Abstract:The growing demand for large artificial intelligence model (LAIM) services is driving a paradigm shift from traditional cloud-based inference to edge-based inference for low-latency, privacy-preserving applications. In particular, edge-device co-inference, which partitions LAIMs between edge devices and servers, has emerged as a promising strategy for resource-efficient LAIM execution in wireless networks. In this paper, we investigate a pruning-aware LAIM co-inference scheme, where a pre-trained LAIM is pruned and partitioned into on-device and on-server sub-models for deployment. For analysis, we first prove that the LAIM output distortion is upper bounded by its parameter distortion. Then, we derive a lower bound on parameter distortion via rate-distortion theory, analytically capturing the relationship between pruning ratio and co-inference performance. Next, based on the analytical results, we formulate an LAIM co-inference distortion bound minimization problem by jointly optimizing the pruning ratio, transmit power, and computation frequency under system latency, energy, and available resource constraints. Moreover, we propose an efficient algorithm to tackle the considered highly non-convex problem.

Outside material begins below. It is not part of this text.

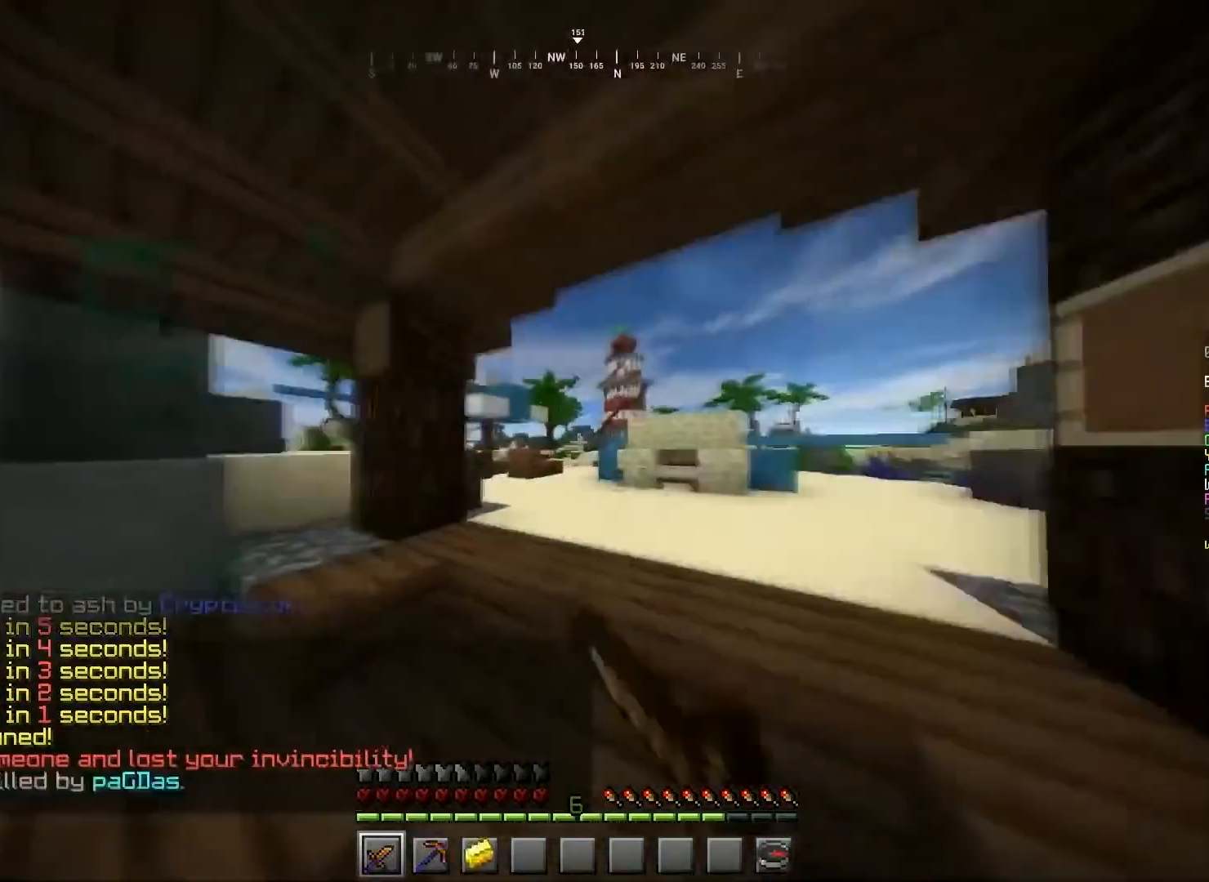
{"keys": ["w"], "mouse": [], "events": [[100, "a", "up"], [134, "w", "down"], [167, "mouse_left", "up"], [267, "d", "up"]]}
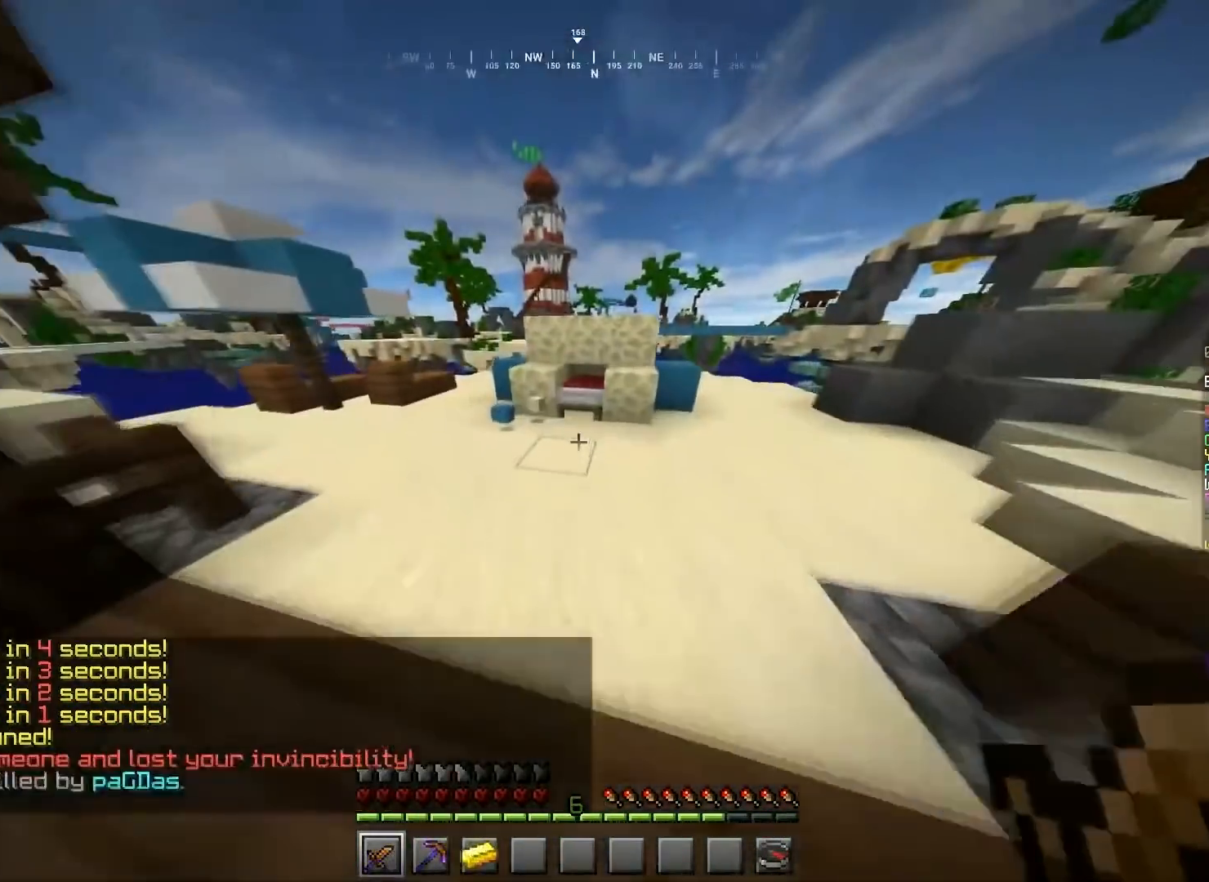
{"keys": ["a", "w"], "mouse": [], "events": [[233, "a", "down"]]}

Finally, extensive simulations demonstrate the effectiveness of the proposed design. In particular, model parameter distortion is shown to provide a reliable bound on output distortion. Also, the proposed joint pruning ratio and resource management design achieves superior performance in balancing trade-offs among inference performance, system latency, and energy consumption compared with benchmark schemes, such as fully on-device and on-server inference. Moreover, the split point is shown to play a critical role in system performance optimization under heterogeneous and resource-limited edge environments.